Fragment strony -

Cy jo sie ciese, ze juhasi taki mi napis do budy przybili? Jak by to pedzieć… syćko zalezy od najblizsej przysłości słowa „asertywność”. Bo co znacy ono teroz? Według Wikipedii jest to termin oznaczający posiadanie i wyrażanie własnego zdania oraz bezpośrednie wyrażanie emocji i postaw w granicach nie naruszających praw i psychicznego terytorium innych osób oraz własnych, bez zachowań agresywnych. Z tego by wynikało, ze asertywność to pikno cecha!
Basiecka na swoim blogu zbocyła kiesik o słonku, ftóre coraz asertywniej wdziera się przez wschodnie okno domowego korytarza. Domyślom sie, ze Basiecka kwoli słonko za to, ze ono takie coroz asertywniejse sie robi. A więc i tutok tako asertywność to pikno cecha.

Zadanie -
Proszę ocenić, czy trzy stwierdzenia zgadzają się z fragmentem o asertywności, podając przy każdym „tak” lub „nie” oraz dosłowny cytat z tekstu, który o tym przesądza.
1. Według przytoczonej definicji asertywność może obejmować zachowania agresywne.
2. Basiecka pisała na swoim blogu o słońcu.
3. Napis do budy przybili juhasi.
Materiał zamieszczony niżej nie odgrywa tu żadnej roli.

Dane wejściowe -
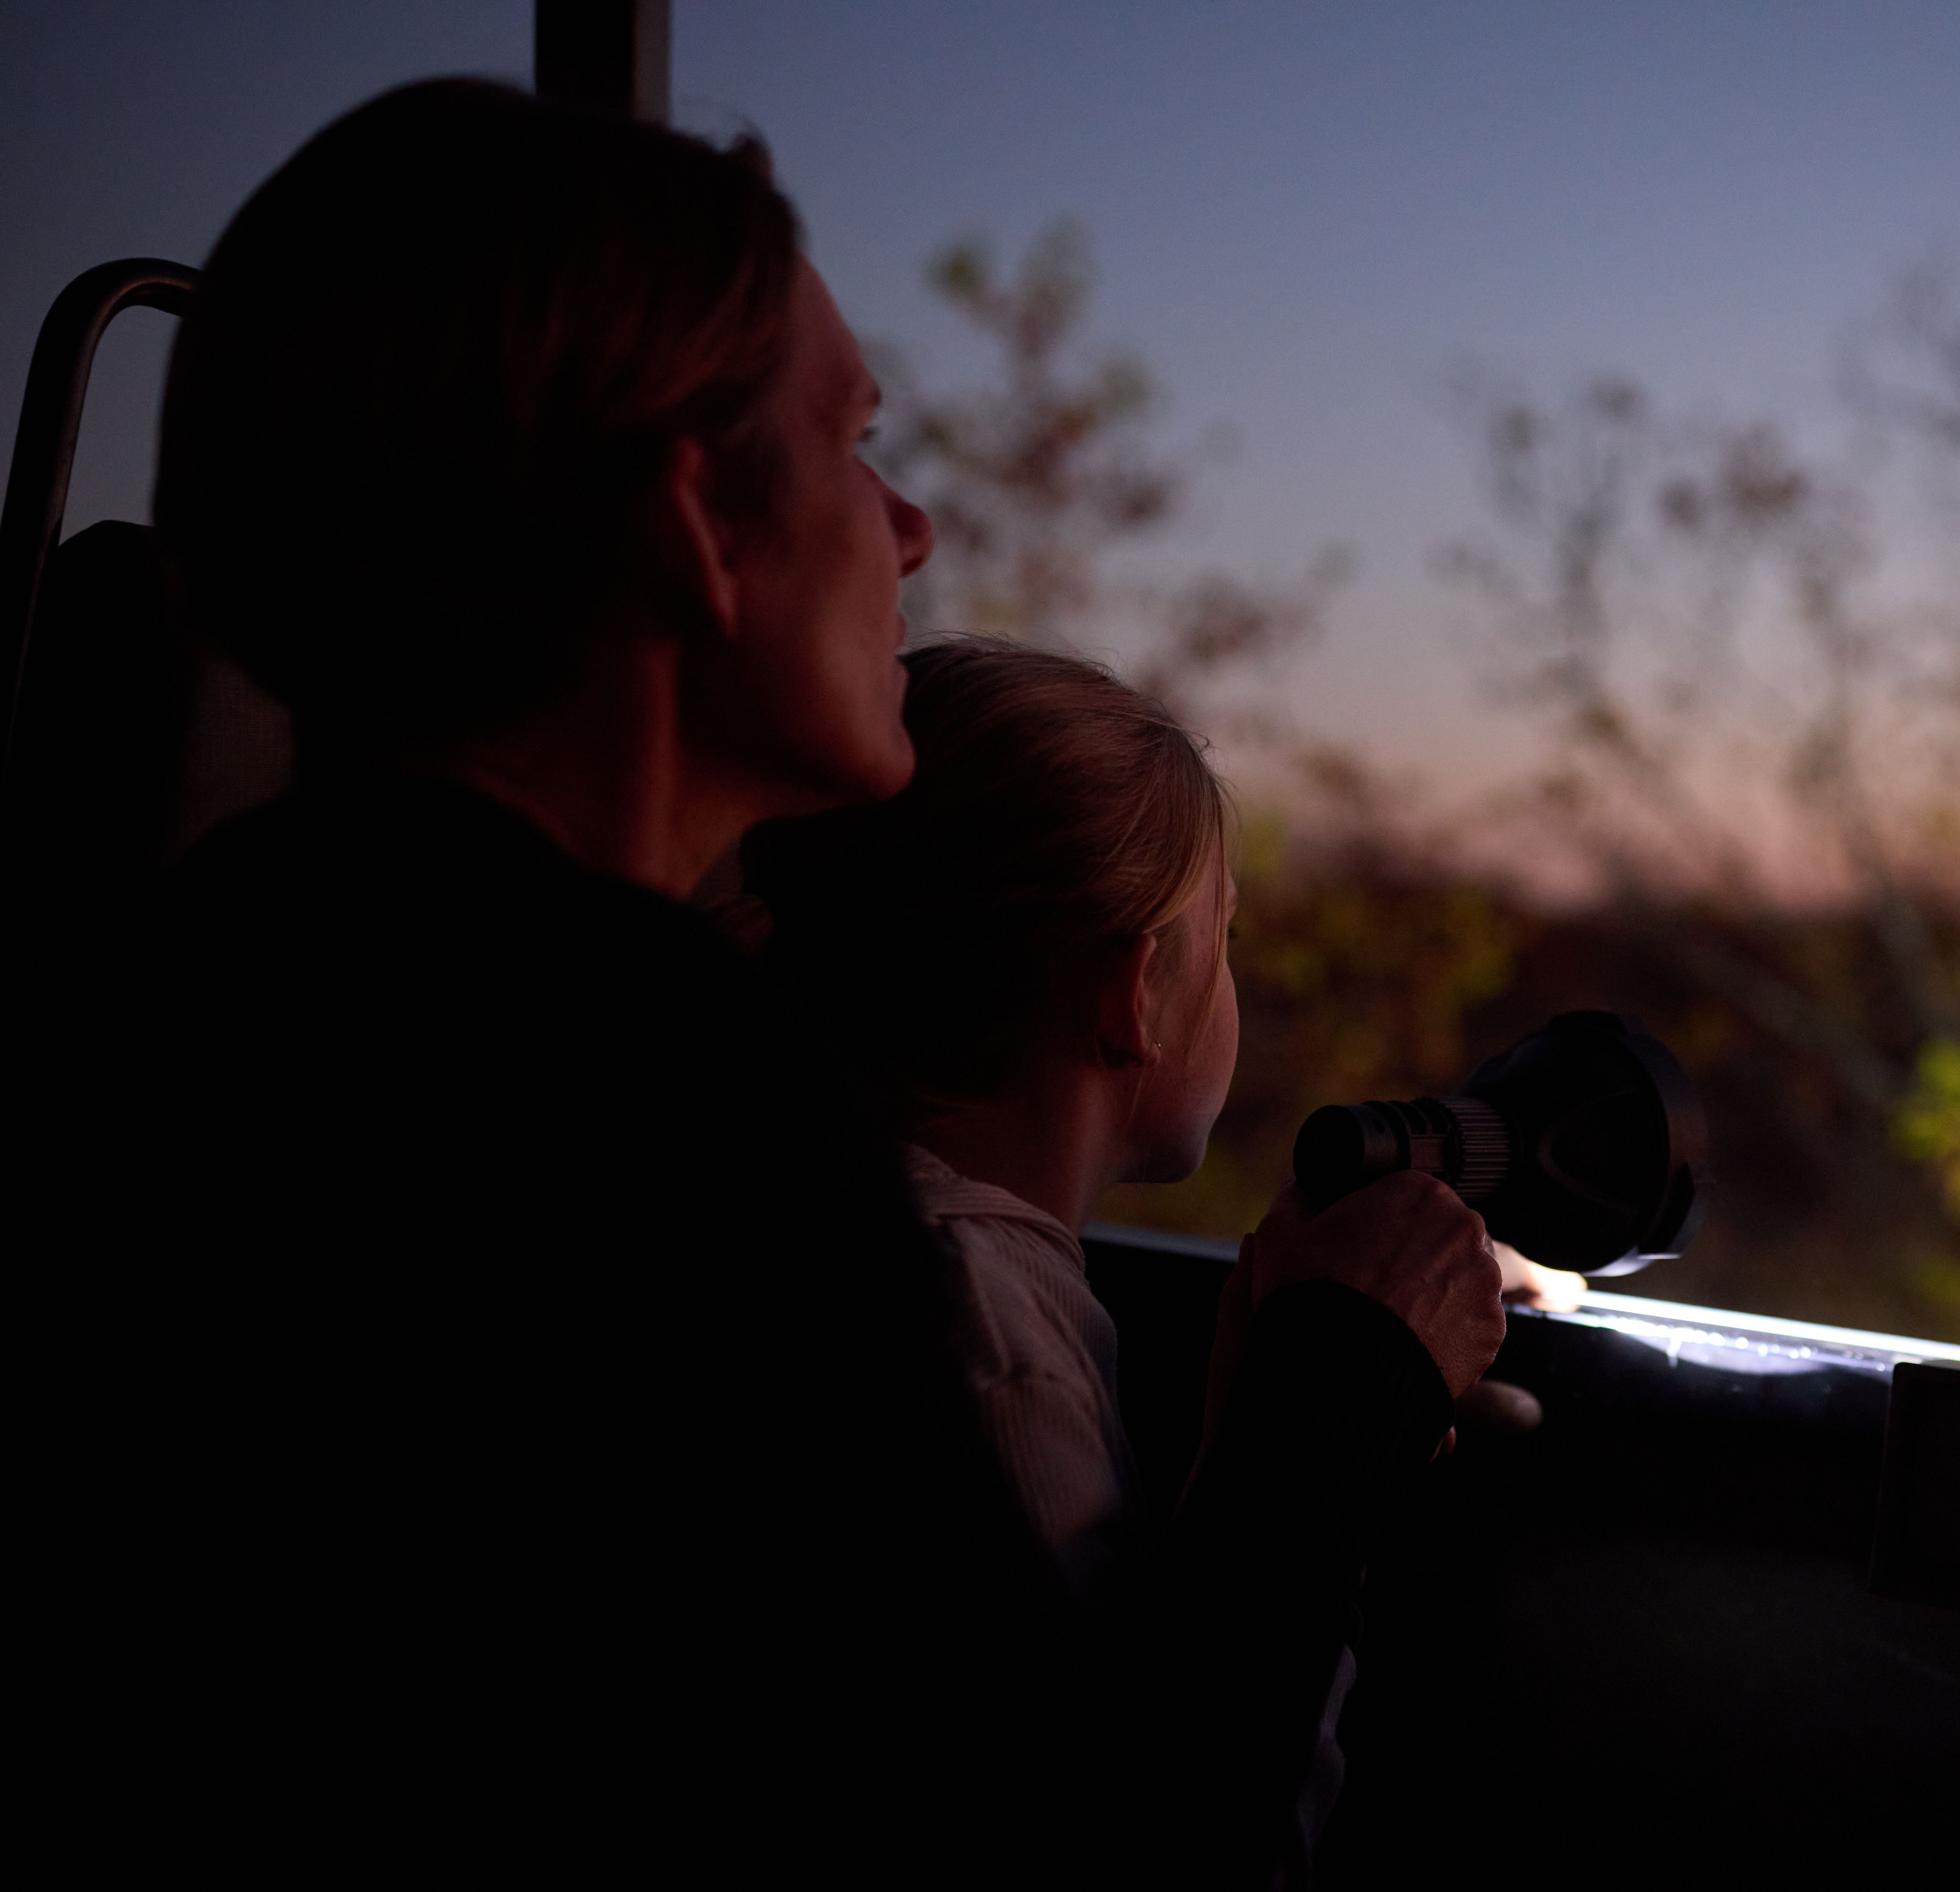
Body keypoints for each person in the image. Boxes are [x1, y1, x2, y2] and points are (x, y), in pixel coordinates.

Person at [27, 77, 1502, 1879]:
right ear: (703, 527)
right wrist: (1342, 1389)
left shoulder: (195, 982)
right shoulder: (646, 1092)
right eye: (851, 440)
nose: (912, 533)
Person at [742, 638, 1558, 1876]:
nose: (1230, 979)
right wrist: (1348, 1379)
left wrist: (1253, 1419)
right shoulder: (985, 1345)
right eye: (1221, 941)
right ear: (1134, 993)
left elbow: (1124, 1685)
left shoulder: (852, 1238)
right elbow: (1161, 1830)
--
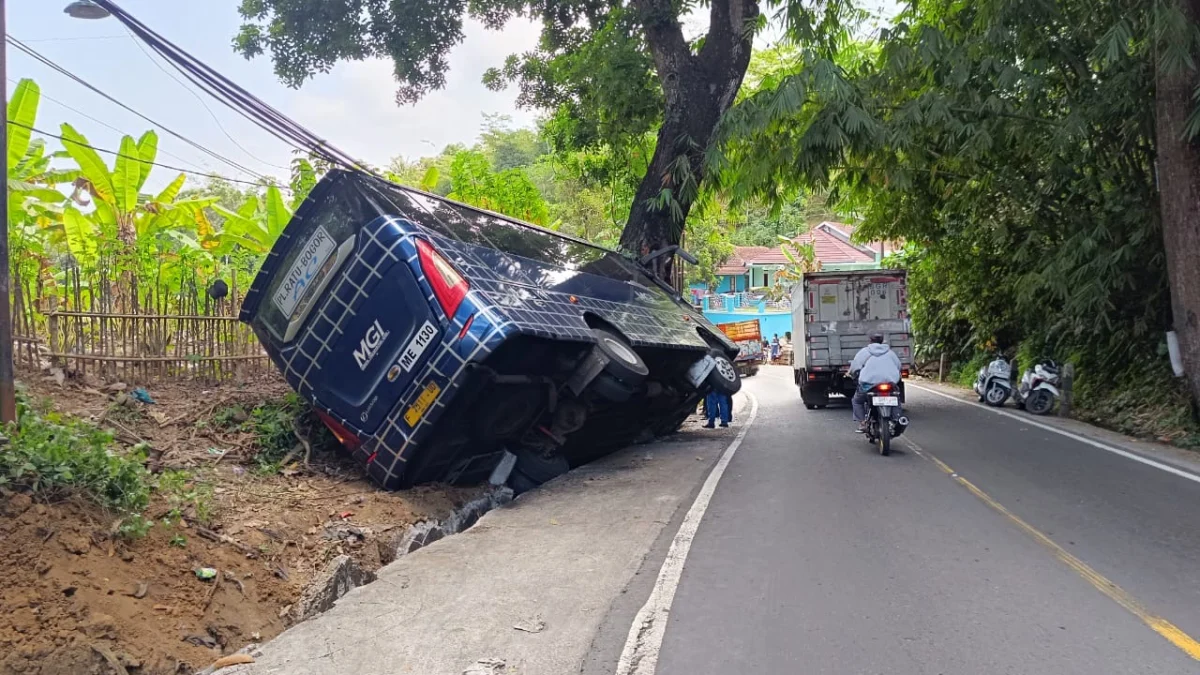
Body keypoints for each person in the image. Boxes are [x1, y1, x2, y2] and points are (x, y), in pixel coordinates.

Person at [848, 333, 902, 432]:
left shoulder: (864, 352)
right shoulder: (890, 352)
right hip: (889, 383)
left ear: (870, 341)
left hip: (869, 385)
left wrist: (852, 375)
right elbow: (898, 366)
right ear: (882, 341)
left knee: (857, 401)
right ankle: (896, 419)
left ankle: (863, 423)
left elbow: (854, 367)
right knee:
---
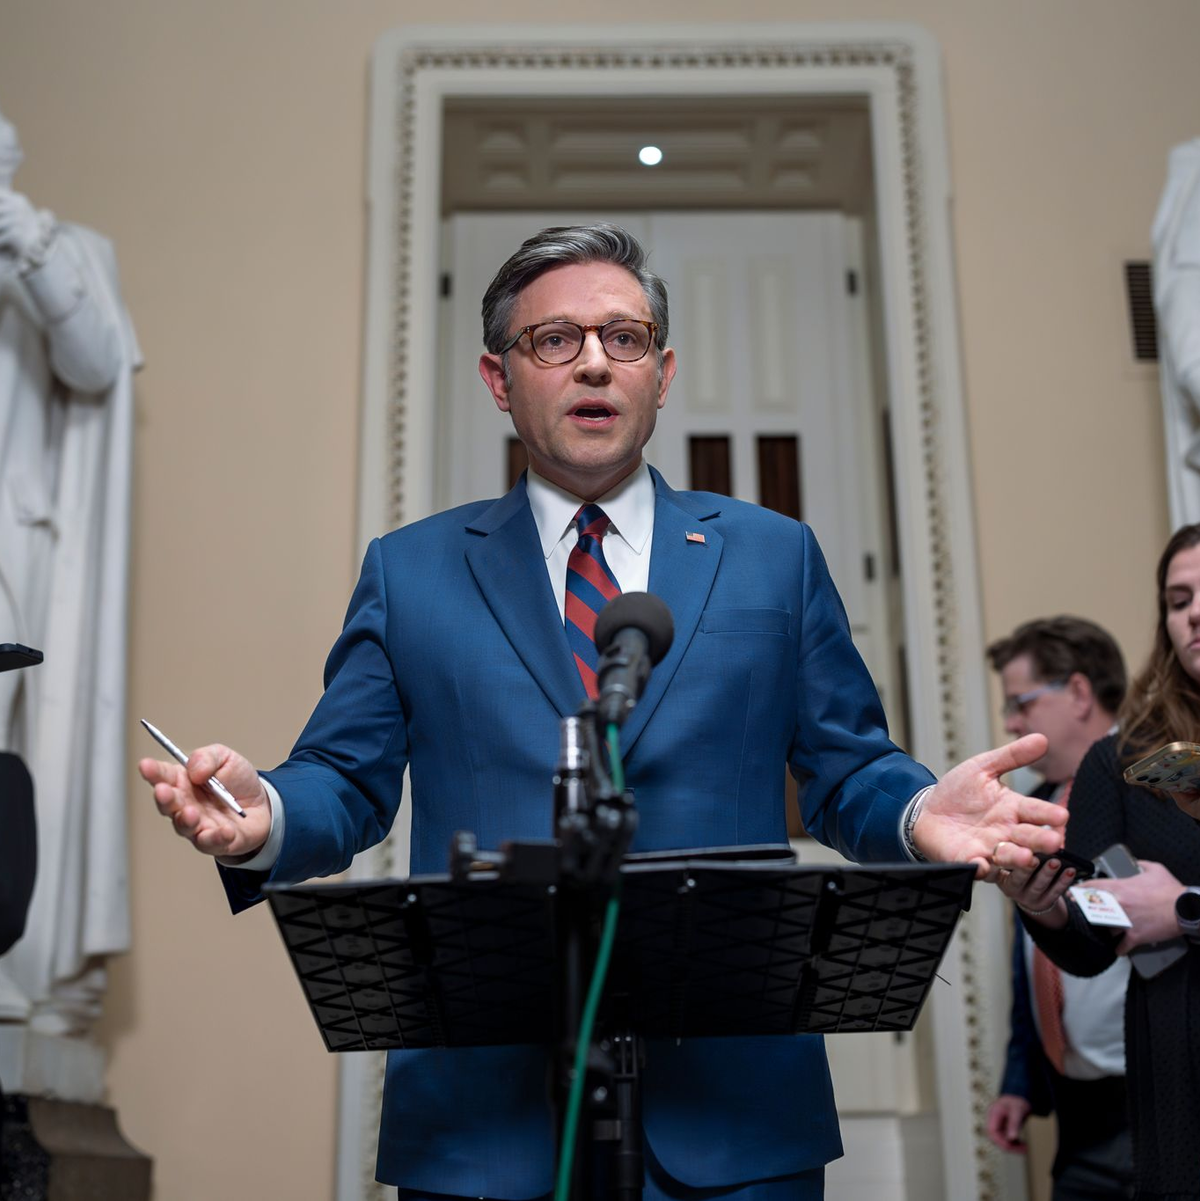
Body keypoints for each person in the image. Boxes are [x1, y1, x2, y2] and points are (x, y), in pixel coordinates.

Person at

Wynik poniżej -
1. Nie: „bez zachowań agresywnych”.
2. Tak: „Basiecka na swoim blogu zbocyła kiesik o słonku”.
3. Tak: „juhasi taki mi napis do budy przybili”.